Take, for example, the interest rate paid by the Federal Reserve to banks who park their money nearly risk-free overnight in its “Reverse Repurchase Facility”.

The Fed has engaged in reverse repos for years, under which it would receive cash overnight, secured by the highest quality short term securities, in exchange for “reserves”, a sort of non transferable asset for financial institutions.

But institutions and investors have other low-risk options for their spare cash, such as short term Treasury bills. In fact, a curiously persistent gap has appeared between the interest rates on the shortest term T-bill rates and the periodically reset rates offered by the RRP.

As an example, on March 23rd, the four week Treasury bill at one point yielded about 13 basis points (each one 100th of a percentage point), while the RRP offered 30 bps. In the past, markets have not priced in much difference between them.

Records to process:
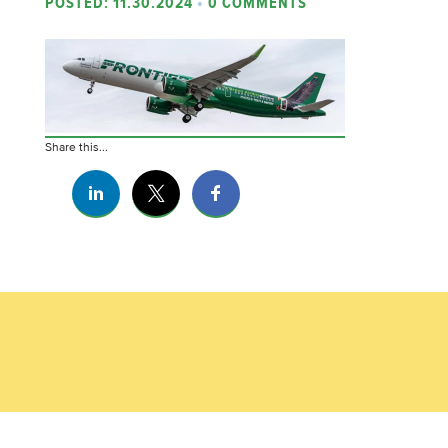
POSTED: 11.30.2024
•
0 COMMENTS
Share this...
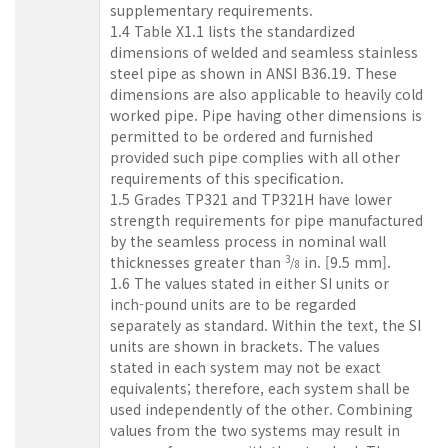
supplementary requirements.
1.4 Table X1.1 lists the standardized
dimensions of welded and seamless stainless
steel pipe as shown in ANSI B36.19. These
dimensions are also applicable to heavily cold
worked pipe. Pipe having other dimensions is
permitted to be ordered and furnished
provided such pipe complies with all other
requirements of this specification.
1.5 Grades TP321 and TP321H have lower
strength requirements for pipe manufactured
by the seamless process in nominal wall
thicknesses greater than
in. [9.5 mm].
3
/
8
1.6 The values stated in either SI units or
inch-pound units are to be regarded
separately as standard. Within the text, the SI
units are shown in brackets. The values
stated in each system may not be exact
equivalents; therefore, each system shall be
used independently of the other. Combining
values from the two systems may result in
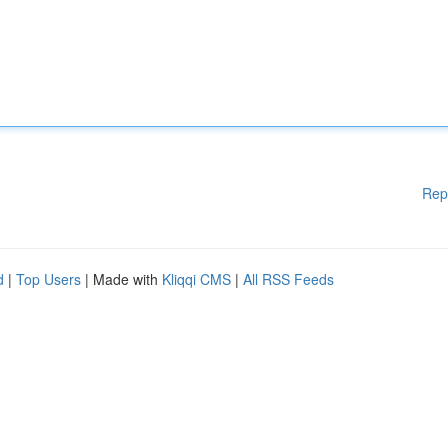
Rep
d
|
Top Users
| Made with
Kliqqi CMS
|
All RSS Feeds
==
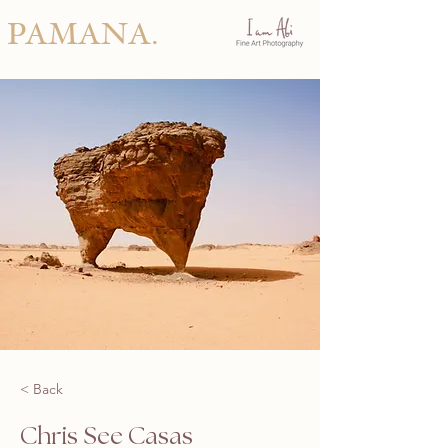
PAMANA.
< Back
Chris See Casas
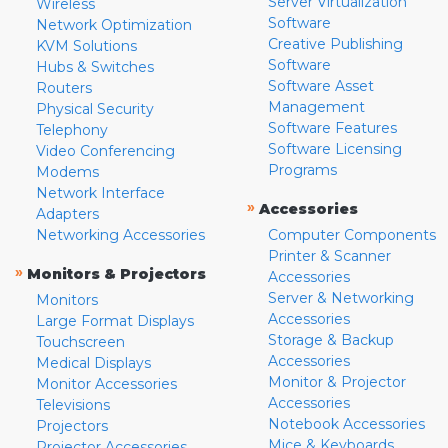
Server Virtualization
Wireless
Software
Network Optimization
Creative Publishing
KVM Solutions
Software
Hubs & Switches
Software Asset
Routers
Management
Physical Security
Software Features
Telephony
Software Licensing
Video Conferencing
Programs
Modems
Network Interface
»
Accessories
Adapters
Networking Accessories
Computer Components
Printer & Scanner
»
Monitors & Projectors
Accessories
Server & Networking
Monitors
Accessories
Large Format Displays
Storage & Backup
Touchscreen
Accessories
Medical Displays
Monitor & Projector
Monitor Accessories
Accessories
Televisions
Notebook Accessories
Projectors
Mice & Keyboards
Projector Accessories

To do:
1. Quote the passage on the Federal Reserve's reverse repo rate in full, word for word.
2. Pick out every line of the entries that contains the string "each", treating case as significant.

Answers to this exercise:
1.
Take, for example, the interest rate paid by the Federal Reserve to banks who park their money nearly risk-free overnight in its “Reverse Repurchase Facility”.

The Fed has engaged in reverse repos for years, under which it would receive cash overnight, secured by the highest quality short term securities, in exchange for “reserves”, a sort of non transferable asset for financial institutions.

But institutions and investors have other low-risk options for their spare cash, such as short term Treasury bills. In fact, a curiously persistent gap has appeared between the interest rates on the shortest term T-bill rates and the periodically reset rates offered by the RRP.

As an example, on March 23rd, the four week Treasury bill at one point yielded about 13 basis points (each one 100th of a percentage point), while the RRP offered 30 bps. In the past, markets have not priced in much difference between them.

2.
stated in each system may not be exact
equivalents; therefore, each system shall be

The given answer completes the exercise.